Abstract

Rivaroxaban (RXA) is a direct oral factor Xa (Xa) antagonist with a short half-life and a fast onset and offset of effect. Before elective surgery, discontinuation is recommended with an interval of at least > 24 hours. In clinical practice, this is, however, not always sufficient to achieve a residual RXA plasma concentration deemed appropriate for surgery, defined as ≤ 50 mcg/L. Our study aimed at identifying factors associated with a higher-than-expected residual RXA plasma concentration in a large group of real-life patients. This retrospective single-centre study included all patients taking RXA between 2012 and 2016 where RXA plasma concentration was determined by pharmacodynamic anti-Xa assay (518 measurements in 368 patients).

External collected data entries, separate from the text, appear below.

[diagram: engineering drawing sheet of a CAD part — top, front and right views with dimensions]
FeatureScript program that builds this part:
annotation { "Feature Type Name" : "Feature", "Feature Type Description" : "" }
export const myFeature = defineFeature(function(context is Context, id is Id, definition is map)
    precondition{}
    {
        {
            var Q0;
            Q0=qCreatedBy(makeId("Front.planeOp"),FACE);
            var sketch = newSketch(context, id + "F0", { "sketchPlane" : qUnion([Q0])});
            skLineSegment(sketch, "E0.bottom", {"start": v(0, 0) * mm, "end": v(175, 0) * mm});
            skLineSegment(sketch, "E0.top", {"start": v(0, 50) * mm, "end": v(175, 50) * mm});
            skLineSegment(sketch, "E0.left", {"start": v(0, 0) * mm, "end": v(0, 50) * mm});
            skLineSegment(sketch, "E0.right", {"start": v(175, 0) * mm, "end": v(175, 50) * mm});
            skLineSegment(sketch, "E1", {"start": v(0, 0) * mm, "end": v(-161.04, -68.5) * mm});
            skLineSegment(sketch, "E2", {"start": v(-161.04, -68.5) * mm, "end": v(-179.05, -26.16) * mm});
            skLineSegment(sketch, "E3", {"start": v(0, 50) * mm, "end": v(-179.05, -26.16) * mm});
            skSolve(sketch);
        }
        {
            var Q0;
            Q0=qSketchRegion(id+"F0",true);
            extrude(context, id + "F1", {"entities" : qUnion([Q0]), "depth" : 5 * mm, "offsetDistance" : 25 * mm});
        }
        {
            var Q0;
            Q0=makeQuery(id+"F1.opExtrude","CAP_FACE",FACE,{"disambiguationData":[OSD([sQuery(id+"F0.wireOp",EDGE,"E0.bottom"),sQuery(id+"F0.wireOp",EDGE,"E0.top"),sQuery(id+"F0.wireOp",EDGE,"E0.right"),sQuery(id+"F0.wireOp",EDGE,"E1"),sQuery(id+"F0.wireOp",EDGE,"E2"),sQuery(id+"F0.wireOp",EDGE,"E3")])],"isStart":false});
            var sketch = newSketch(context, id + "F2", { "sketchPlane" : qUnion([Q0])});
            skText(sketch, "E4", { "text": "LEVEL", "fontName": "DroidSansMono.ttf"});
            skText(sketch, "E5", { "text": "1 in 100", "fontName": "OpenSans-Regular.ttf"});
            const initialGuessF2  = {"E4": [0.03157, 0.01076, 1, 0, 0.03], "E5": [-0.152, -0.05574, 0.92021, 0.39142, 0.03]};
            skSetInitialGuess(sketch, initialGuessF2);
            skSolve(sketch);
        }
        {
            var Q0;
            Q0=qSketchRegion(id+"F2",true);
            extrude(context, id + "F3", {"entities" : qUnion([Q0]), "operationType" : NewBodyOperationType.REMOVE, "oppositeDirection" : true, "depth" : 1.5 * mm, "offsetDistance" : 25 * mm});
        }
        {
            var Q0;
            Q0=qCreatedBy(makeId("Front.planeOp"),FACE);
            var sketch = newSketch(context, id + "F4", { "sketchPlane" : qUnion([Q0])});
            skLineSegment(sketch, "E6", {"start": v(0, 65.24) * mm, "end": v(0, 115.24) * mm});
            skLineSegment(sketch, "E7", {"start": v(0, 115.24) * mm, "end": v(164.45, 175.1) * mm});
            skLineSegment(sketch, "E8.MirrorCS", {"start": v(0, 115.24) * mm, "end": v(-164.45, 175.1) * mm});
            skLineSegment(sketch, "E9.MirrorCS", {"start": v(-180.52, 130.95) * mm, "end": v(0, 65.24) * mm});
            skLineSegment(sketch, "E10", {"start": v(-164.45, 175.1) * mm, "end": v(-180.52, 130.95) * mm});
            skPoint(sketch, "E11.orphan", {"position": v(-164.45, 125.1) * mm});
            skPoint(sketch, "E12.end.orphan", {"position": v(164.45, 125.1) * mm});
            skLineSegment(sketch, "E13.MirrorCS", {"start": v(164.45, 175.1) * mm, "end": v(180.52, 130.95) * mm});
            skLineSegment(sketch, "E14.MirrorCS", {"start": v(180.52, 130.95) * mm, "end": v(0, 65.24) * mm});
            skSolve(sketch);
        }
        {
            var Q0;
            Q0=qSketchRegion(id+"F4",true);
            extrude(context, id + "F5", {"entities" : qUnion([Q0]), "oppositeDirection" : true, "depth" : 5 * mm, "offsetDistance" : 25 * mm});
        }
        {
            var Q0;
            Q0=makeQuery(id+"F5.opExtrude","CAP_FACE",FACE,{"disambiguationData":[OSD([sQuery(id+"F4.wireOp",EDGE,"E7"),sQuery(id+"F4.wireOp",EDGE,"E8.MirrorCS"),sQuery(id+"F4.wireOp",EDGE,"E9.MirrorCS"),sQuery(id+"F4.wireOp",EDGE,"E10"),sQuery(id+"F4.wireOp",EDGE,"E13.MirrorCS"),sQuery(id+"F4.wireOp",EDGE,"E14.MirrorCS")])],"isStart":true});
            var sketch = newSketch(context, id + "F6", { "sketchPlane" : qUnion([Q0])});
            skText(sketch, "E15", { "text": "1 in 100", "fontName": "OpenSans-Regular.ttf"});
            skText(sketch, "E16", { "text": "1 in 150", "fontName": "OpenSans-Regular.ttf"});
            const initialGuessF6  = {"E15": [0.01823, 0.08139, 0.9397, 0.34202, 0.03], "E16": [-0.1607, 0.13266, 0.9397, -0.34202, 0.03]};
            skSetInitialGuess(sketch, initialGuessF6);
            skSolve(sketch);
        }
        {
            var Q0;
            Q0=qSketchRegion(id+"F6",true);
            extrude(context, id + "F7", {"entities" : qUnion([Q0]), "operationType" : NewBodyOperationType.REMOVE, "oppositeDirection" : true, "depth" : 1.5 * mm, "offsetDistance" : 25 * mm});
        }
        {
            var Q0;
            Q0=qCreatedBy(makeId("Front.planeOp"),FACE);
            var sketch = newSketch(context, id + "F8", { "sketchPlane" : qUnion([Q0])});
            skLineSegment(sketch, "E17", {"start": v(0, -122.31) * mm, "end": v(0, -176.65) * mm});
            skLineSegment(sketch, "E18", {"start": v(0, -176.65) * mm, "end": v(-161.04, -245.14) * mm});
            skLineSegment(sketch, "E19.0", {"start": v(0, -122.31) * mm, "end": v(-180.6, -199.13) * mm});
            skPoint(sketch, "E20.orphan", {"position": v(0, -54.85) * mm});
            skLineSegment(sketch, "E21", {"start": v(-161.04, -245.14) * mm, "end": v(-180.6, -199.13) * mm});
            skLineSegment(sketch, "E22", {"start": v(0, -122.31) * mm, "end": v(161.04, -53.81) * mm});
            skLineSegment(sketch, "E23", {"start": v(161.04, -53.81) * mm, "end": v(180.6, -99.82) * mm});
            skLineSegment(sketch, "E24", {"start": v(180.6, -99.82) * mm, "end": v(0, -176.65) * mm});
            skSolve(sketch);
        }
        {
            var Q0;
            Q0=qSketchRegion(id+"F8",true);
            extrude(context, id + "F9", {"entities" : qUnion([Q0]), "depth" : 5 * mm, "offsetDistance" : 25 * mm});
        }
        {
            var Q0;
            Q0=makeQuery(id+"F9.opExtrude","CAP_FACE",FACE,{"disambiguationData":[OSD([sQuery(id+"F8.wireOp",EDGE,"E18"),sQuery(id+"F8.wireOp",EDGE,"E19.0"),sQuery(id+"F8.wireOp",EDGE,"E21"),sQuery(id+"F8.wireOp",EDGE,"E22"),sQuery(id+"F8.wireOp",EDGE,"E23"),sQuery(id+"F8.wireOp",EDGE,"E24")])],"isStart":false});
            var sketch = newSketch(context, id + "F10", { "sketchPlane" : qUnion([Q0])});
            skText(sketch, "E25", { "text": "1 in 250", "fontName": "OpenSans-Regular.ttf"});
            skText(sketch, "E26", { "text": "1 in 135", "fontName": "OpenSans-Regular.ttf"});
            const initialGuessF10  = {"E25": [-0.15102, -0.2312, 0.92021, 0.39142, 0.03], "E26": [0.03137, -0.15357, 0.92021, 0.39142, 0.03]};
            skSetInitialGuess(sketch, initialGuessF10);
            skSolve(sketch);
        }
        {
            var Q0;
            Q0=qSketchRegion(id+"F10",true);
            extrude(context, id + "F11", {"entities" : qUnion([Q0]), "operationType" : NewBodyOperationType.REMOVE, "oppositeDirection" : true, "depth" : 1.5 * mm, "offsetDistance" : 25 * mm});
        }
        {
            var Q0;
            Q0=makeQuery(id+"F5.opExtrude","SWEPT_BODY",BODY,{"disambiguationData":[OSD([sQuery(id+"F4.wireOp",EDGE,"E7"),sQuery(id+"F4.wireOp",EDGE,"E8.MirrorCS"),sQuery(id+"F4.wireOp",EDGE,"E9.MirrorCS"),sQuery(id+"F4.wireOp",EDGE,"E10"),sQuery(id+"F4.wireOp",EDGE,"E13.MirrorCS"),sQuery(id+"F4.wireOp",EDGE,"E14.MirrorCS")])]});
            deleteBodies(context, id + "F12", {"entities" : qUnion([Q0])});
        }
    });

Medical records were reviewed. Residual RXA plasma concentrations were then compared with expected values according to a pharmacokinetic model. Residual RXA plasma concentration was significantly higher-than-expected in patients with atrial fibrillation, impaired kidney function (glomerular filtration rate [GFR] < 60 mL/min), CYP3A4-, CYP2J2- and PGP-inhibitory co-medication including amiodarone. Impaired kidney function (odds ratio [OR], 2.22, 95% confidence interval [CI], 1.30-3.78, p = 0.003) and concomitant amiodarone intake (OR, 1.97, 95% CI, 1.04-3.72, p = 0.036) were significantly associated with RXA plasma concentrations > 50 mcg/L at 24 to 48 hours after the last RXA intake. In our group of real-life patients, impaired kidney function (GFR < 60 mL/min) and co-medication with amiodarone were independently associated with higher-than-expected residual RXA plasma concentrations. In these patients, standard intervals of RXA discontinuation may not always be sufficient before elective surgery and routine pre-operative determination of the residual RXA concentration could be advisable.